→ **REQUIRED WORK**
Search the entries for the word "based" and report each line that has it.

Items from a data source:
- - -

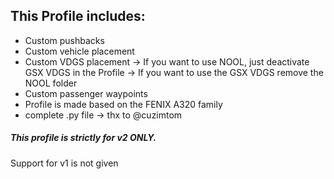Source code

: 
## This Profile includes:
- Custom pushbacks
- Custom vehicle placement
- Custom VDGS placement
-> If you want to use NOOL, just deactivate GSX VDGS in the Profile
-> If you want to use the GSX VDGS remove the NOOL folder
- Custom passenger waypoints
- Profile is made based on the FENIX A320 family
- complete .py file -> thx to @cuzimtom


##### This profile is strictly for v2 ONLY.
Support for v1 is not given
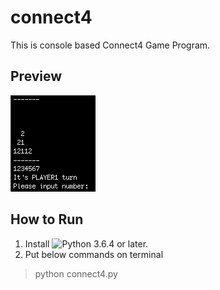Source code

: # connect4
This is console based Connect4 Game Program.

## Preview
![Preview](https://github.com/FullyHatter/connect4/blob/master/image.png)

## How to Run
1. Install ![Python](https://www.python.org/) 3.6.4 or later.
1. Put below commands on terminal
> python connect4.py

- - -

→ **ANSWER SPACE**
- Profile is made based on the FENIX A320 family
This is console based Connect4 Game Program.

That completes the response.